The first major step in finding out how much the Government of the Northwest Territories will benefit from the new Nechalacho rare earths mine was completed last week as department officials took mineral samples of 501 bags of the first mined ore.
Hendrik Falck, manager of resource royalty policy oversaw an effort at the Marine Transportation Services (MTS) site in Hay River to open up and examine every single bag – all of which either contained a fine coarse red mineral or a larger, crushed red gravel-like material.
The GNWT Department of Industry, Tourism and Investment is responsible for verifying how much raw, mined material a company ships out of the jurisdiction and finding a contractor to price what it is worth.
“We looked at the bags and the content of the bags and once analyzed we will know how much metal is in each of those bags,” he said. “Using various marketing intelligence firms we can come up with a value of how much we think that material was worth.”
David Connelly, Cheetah’s vice-president of strategy and corporate affairs said last week’s sampling will set a standard for how the quality of product is calculated in the future.
“This will be the first time that they’ve calculated royalties on rare earths and so it is the beginning of the process … which for them is to take the samples to determine the percentage of rare earths in the concentrate,” he said.
“That will be used as a basis for the royalty payments that will be generated from the ongoing mining.”
Connelly said the mine’s operation has been characterized by its ore sorter which has the ability to break down the mined material at different grades and configurations.
“Some ore when it comes out of the ground is very rich and a dark red colour which means it is very high grade,” he said. “Others will be less high grade, not not as bright red and more of a pinkish.”
The bags, weighing about 500 tonnes in total, have been situated at the MTS terminal since the Oct. 16 to 18 weekend but are expected to be shipped by train and truck to Saskatoon over the course of the winter where the product will be further refined and processed.
Falck said his team was thorough in getting a major sample of the raw material as should be expected for a first ever shipment.
“We were able to sample all of the bags that were there,” Falck said. “It was a little bit of an ambitious effort, but with the good luck and good weather that we had, we’re able to get it all done by Thursday evening.”
The Northwest Territories receives its royalties through a severance tax so that the ownership of the minerals can pass from the government to the company.
“The NWT uses the profit-based system where a product will make a certain amount of profit from a mine and the NWT will get a range of royalties from basically zero to 13 per cent depending on how much money the company is making,” he explained.

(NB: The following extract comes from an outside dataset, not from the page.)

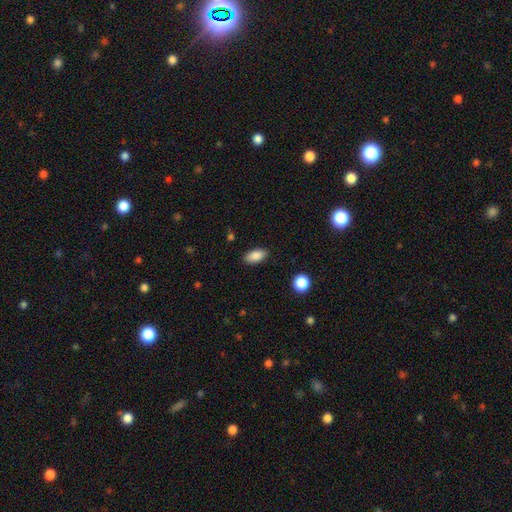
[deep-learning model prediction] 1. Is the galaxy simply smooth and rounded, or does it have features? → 87% smooth, 8% star or artifact, 5% featured or disk.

While Falck and his department have had lots of past experience sampling minerals to see how much in royalties the territory will receive, examining rare earths is a different scenario because the commodity is so uncommon.
“This particular (analysis process) is a bit more complicated than anything else we’ve done because it’s the first time we’re seeing a (rare earths) shipment coming out,” Falck said.
“As a government, and even when we talk to the company, there’s a lot of information that’s still uncertain because this is the first time they’re trying this shipment.
“So we’re learning what is in that material to start with. Once we have a better understanding of what the mine is producing on a regular basis at Thor Lake, over time we would probably just do a quarterly sampling and go out to the mine for a day or so.”